**To do:**
In full and exactly, reproduce the entries below, but omit the pictures.

______

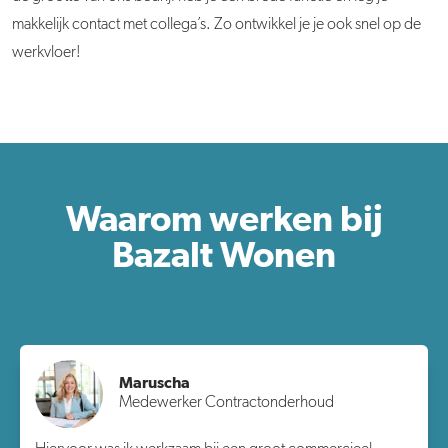
makkelijk contact met collega’s. Zo ontwikkel je je ook snel op de
werkvloer!
Waarom werken bij
Bazalt Wonen
Maruscha
Medewerker Contractonderhoud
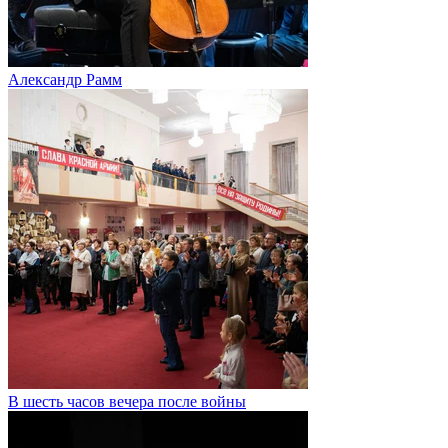
Александр Рамм
В шесть часов вечера после войны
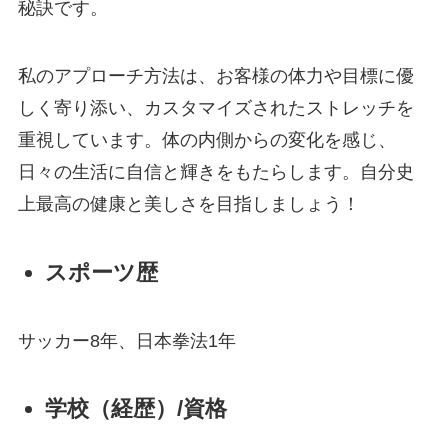
秘訣です。
私のアプローチ方法は、お客様の体力や目標に優
しく寄り添い、カスタマイズされたストレッチを
重視しています。体の内側からの変化を感じ、
日々の生活に自信と輝きをもたらします。自分史
上最高の健康と美しさを目指しましょう！
スポーツ歴
サッカー8年、日本拳法1年
学校（経歴）/資格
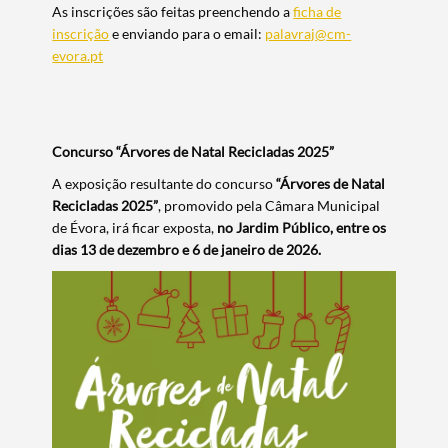
As inscrições são feitas preenchendo a
ficha de
inscrição
e enviando para o email:
palavraj@cm-
evora.pt
Concurso “Árvores de Natal Recicladas 2025”
A exposição resultante do concurso
“Árvores de Natal
Recicladas 2025”
, promovido pela Câmara Municipal
de Évora, irá ficar exposta,
no Jardim Público, entre os
dias 13 de dezembro e 6 de janeiro de 2026.
Termo de Pesquisa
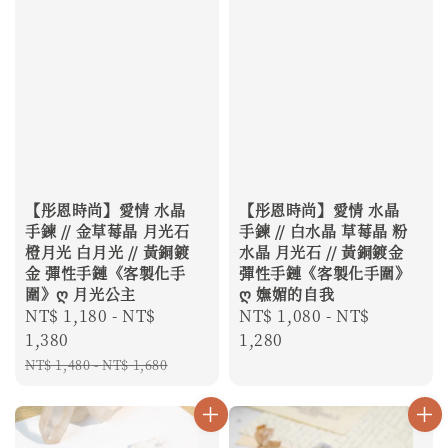
【彤恩時尚】愛情 水晶
【彤恩時尚】愛情 水晶
手鍊 // 金草莓晶 月光石
手鍊 // 白水晶 草莓晶 粉
橙月光 白月光 // 黃銅鍍
水晶 月光石 // 黃銅鍍金
金 彈性手鏈《客製化手
彈性手鏈《客製化手圍》
圍》ღ 月光公主
ღ 嫵媚的自我
Sale
NT$ 1,180
-
NT$
Regular
NT$ 1,080
-
NT$
price
1,380
price
1,280
Regular
NT$ 1,480
-
NT$ 1,680
price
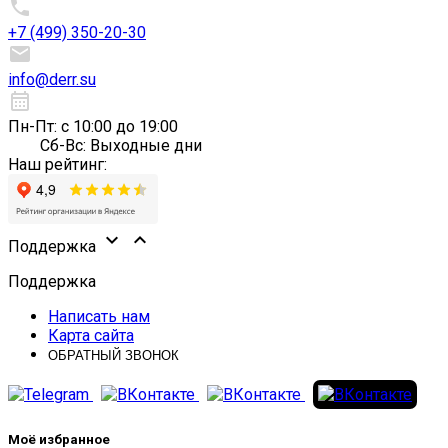

+7 (499) 350-20-30

info@derr.su
calendar_month
Пн-Пт: с 10:00 до 19:00
Сб-Вс: Выходные дни
Наш рейтинг:


Поддержка
Поддержка
Написать нам
Карта сайта
ОБРАТНЫЙ ЗВОНОК
Моё избранное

______

**Exercise solution:**
makkelijk contact met collega’s. Zo ontwikkel je je ook snel op de
werkvloer!
Waarom werken bij
Bazalt Wonen
Maruscha
Medewerker Contractonderhoud
Александр Рамм
В шесть часов вечера после войны
秘訣です。
私のアプローチ方法は、お客様の体力や目標に優
しく寄り添い、カスタマイズされたストレッチを
重視しています。体の内側からの変化を感じ、
日々の生活に自信と輝きをもたらします。自分史
上最高の健康と美しさを目指しましょう！
スポーツ歴
サッカー8年、日本拳法1年
学校（経歴）/資格
As inscrições são feitas preenchendo a
ficha de
inscrição
e enviando para o email:
palavraj@cm-
evora.pt
Concurso “Árvores de Natal Recicladas 2025”
A exposição resultante do concurso
“Árvores de Natal
Recicladas 2025”
, promovido pela Câmara Municipal
de Évora, irá ficar exposta,
no Jardim Público, entre os
dias 13 de dezembro e 6 de janeiro de 2026.
Termo de Pesquisa
【彤恩時尚】愛情 水晶
【彤恩時尚】愛情 水晶
手鍊 // 金草莓晶 月光石
手鍊 // 白水晶 草莓晶 粉
橙月光 白月光 // 黃銅鍍
水晶 月光石 // 黃銅鍍金
金 彈性手鏈《客製化手
彈性手鏈《客製化手圍》
圍》ღ 月光公主
ღ 嫵媚的自我
Sale
NT$ 1,180
-
NT$
Regular
NT$ 1,080
-
NT$
price
1,380
price
1,280
Regular
NT$ 1,480
-
NT$ 1,680
price

+7 (499) 350-20-30

info@derr.su
calendar_month
Пн-Пт: с 10:00 до 19:00
Сб-Вс: Выходные дни
Наш рейтинг:


Поддержка
Поддержка
Написать нам
Карта сайта
ОБРАТНЫЙ ЗВОНОК
Моё избранное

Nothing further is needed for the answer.